PySceneDetect Python Interface

In addition to being used from the command line, or through the GUI, PySceneDetect can be used in Python directly - allowing easy integration into other applications/scripts, or interactive use through a Python REPL/notebook.

PySceneDetect API Reference

The complete PySceneDetect Python API Reference can be found in the PySceneDetect Manual, located at pyscenedetect-manual.readthedocs.io/.

Example

The following short Python program shows the general usage style of how to detect scenes using PySceneDetect. This shows how to open a video (or videos), save/load stats to/from a statsfile (CSV), perform scene detection (using the ContentDetector), and print a list of detected scenes to the terminal/console.

from __future__ import print_function
import os

import scenedetect
from scenedetect.video_manager import VideoManager
from scenedetect.scene_manager import SceneManager
from scenedetect.frame_timecode import FrameTimecode
from scenedetect.stats_manager import StatsManager
from scenedetect.detectors import ContentDetector

STATS_FILE_PATH = 'testvideo.stats.csv'

def main():

    # Create a video_manager point to video file testvideo.mp4. Note that multiple
    # videos can be appended by simply specifying more file paths in the list
    # passed to the VideoManager constructor. Note that appending multiple videos
    # requires that they all have the same frame size, and optionally, framerate.
    video_manager = VideoManager(['testvideo.mp4'])
    stats_manager = StatsManager()
    scene_manager = SceneManager(stats_manager)
    # Add ContentDetector algorithm (constructor takes detector options like threshold).
    scene_manager.add_detector(ContentDetector())
    base_timecode = video_manager.get_base_timecode()

    try:
        # If stats file exists, load it.
        if os.path.exists(STATS_FILE_PATH):
            # Read stats from CSV file opened in read mode:
            with open(STATS_FILE_PATH, 'r') as stats_file:
                stats_manager.load_from_csv(stats_file, base_timecode)

        start_time = base_timecode + 20     # 00:00:00.667
        end_time = base_timecode + 20.0     # 00:00:20.000
        # Set video_manager duration to read frames from 00:00:00 to 00:00:20.
        video_manager.set_duration(start_time=start_time, end_time=end_time)

        # Set downscale factor to improve processing speed (no args means default).
        video_manager.set_downscale_factor()

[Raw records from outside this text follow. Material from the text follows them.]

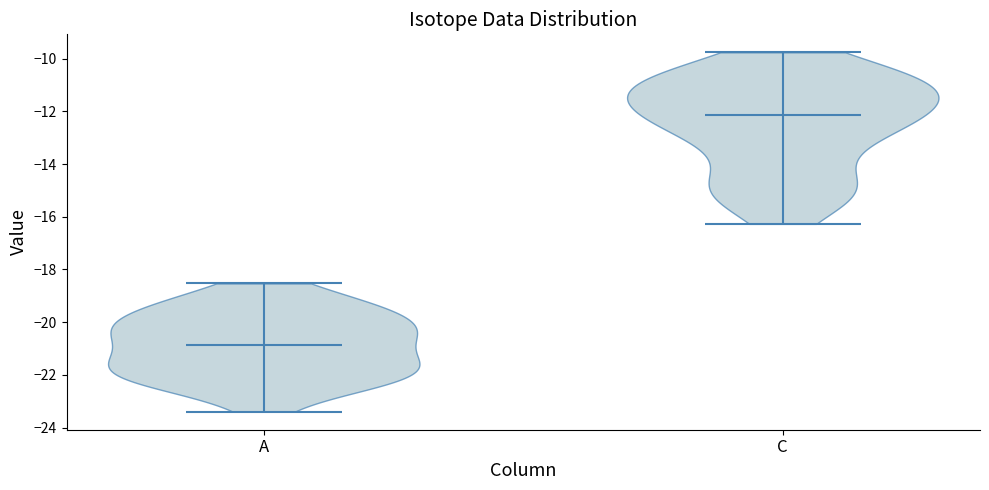

Reading left to right, read every violin against the y-axis: where its median line is, and the lowest and highest points it reaches. The values are not printed on the chart, so give them approximately, as read against the axis.

A: median line -20.8, lowest point -23.4, highest point -18.6
C: median line -12.2, lowest point -16.2, highest point -9.8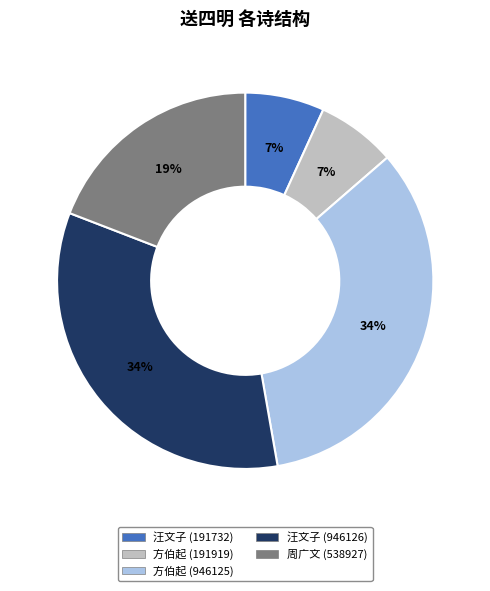

Is the sum of 方伯起 (946125) and 汪文子 (946126) greater than half?

Yes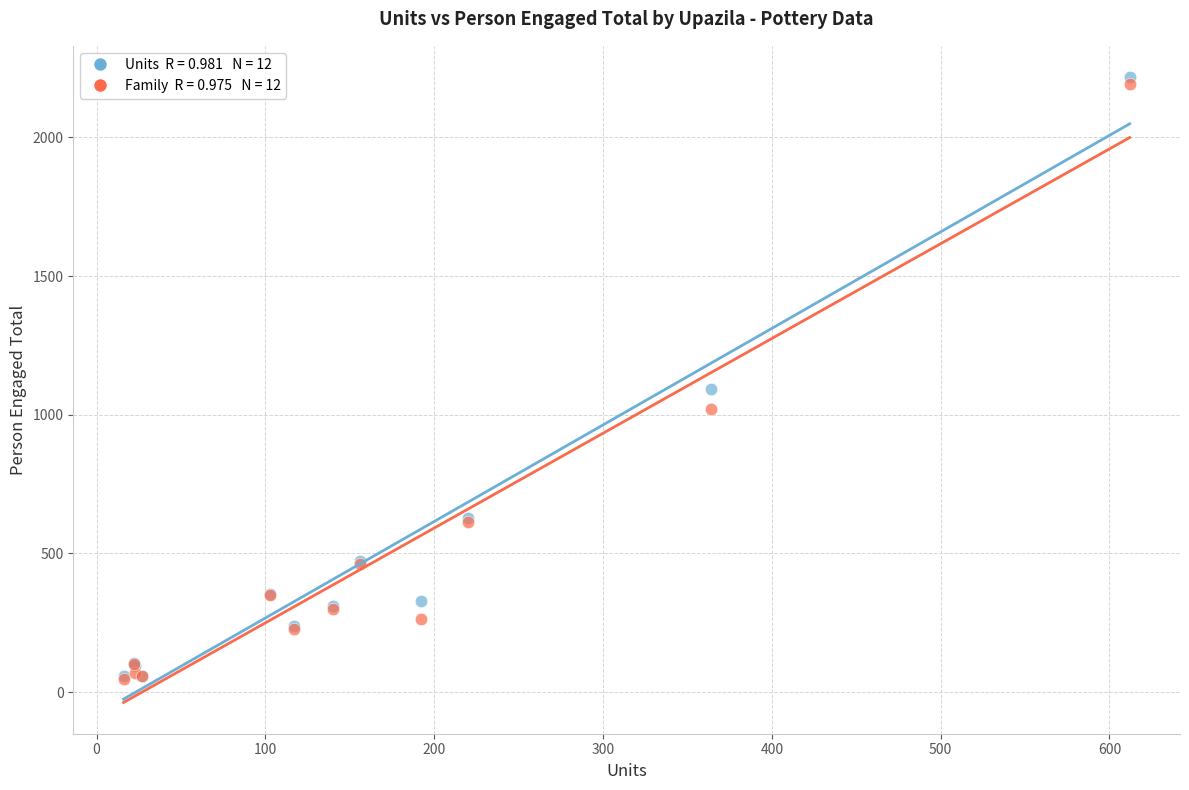

Across all series, what Y value is closest to 1132?

1092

        # Start video_manager.
        video_manager.start()

        # Perform scene detection on video_manager.
        scene_manager.detect_scenes(frame_source=video_manager,
                                    start_time=start_time)

        # Obtain list of detected scenes.
        scene_list = scene_manager.get_scene_list(base_timecode)
        # Like FrameTimecodes, each scene in the scene_list can be sorted if the
        # list of scenes becomes unsorted.

        print('List of scenes obtained:')
        for i, scene in enumerate(scene_list):
            print('    Scene %2d: Start %s / Frame %d, End %s / Frame %d' % (
                i+1,
                scene[0].get_timecode(), scene[0].get_frames(),
                scene[1].get_timecode(), scene[1].get_frames(),))

        # We only write to the stats file if a save is required:
        if stats_manager.is_save_required():
            with open(STATS_FILE_PATH, 'w') as stats_file:
                stats_manager.save_to_csv(stats_file, base_timecode)

    finally:
        video_manager.release()

if __name__ == "__main__":
    main()

Scene Detection in a Python REPL

PySceneDetect can be used interactively as well. One way to get familiar with this is to type the above example into a Python REPL line by line, viewing the output as you run through the code and making sure you understand the output/results. In the future, functions may be added to preview the scene boundaries graphically using OpenCV's GUI functionality, to allow interactive use of PySceneDetect from the command-line without launching the full GUI.